Pharmaco-resistant seizures: self-triggering capacity, scale-free properties and predictability?

机构信息

Department of Neurology, The University of Kansas Medical Center, Kansas City, KS, USA.

出版信息

Eur J Neurosci. 2009 Oct;30(8):1554-8. doi: 10.1111/j.1460-9568.2009.06923.x. Epub 2009 Oct 12.

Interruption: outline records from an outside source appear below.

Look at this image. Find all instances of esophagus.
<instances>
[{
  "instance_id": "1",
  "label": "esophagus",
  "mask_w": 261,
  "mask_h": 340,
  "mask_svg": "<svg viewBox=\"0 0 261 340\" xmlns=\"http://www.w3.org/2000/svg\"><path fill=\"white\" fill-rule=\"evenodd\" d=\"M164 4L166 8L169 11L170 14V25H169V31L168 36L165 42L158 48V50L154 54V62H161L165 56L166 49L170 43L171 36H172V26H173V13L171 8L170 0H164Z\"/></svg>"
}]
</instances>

DOI:10.1111/j.1460-9568.2009.06923.x
PMID:19821844
Abstract

Relevant and timely questions such as regarding the predictability of seizures and their capacity to trigger more seizures remain the subject of debate in epileptology. The present study endeavors to gain insight into these dynamic issues by adopting a non-reductionist approach and via the use of mathematical tools. Probability distribution functions of seizure energies and inter-seizure intervals and the probability of seizure occurrence conditional upon the time elapsed from the previous seizure were estimated from prolonged recordings from subjects with pharmaco-resistant seizures, undergoing surgical evaluation, on reduced doses of or on no medications. The energy and inter-seizure interval distributions for pharmaco-resistant seizures, under the prevailing study conditions, are governed by power laws ('scale-free' behavior). Pharmaco-resistant seizures tend to occur in clusters and the time to the next seizure increases with the duration of the seizure-free interval since the last one. However, characteristic size energy probability density functions were found in a few subjects. These findings suggests that: (i) pharmaco-resistant seizures have an inherent self-triggering capacity; (ii) their time of occurrence and intensity may be predictable in light of the existence of power law distributions and of their self-triggering capacity; and (iii) their lack of typical size and duration (scale-free), features upon which their classification into ictal or interictal is largely based, may be inadequate/insufficient classifiers.

摘要

在癫痫学领域,关于发作的可预测性及其引发更多发作的能力等相关且及时的问题仍然存在争议。本研究通过采用非还原论方法和数学工具,努力深入了解这些动态问题。从接受手术评估的、药物剂量减少或无药物治疗的耐药性癫痫患者的长时间记录中,我们估计了发作能量和发作间期的概率分布函数,以及在前一次发作后经过的时间条件下发生发作的概率。在当前研究条件下,耐药性癫痫的能量和发作间期分布受幂律(“无标度”行为)控制。耐药性癫痫往往呈簇状发生,下一次发作的时间随着从上一次发作以来的无发作间隔时间的增加而增加。然而,在少数患者中发现了特征性大小能量概率密度函数。这些发现表明:(i) 耐药性癫痫具有内在的自触发能力;(ii) 鉴于幂律分布及其自触发能力的存在,它们的发生时间和强度可能是可预测的;(iii) 它们缺乏典型的大小和持续时间(无标度),这是其分类为发作期或发作间期的主要依据,可能不足以作为分类器。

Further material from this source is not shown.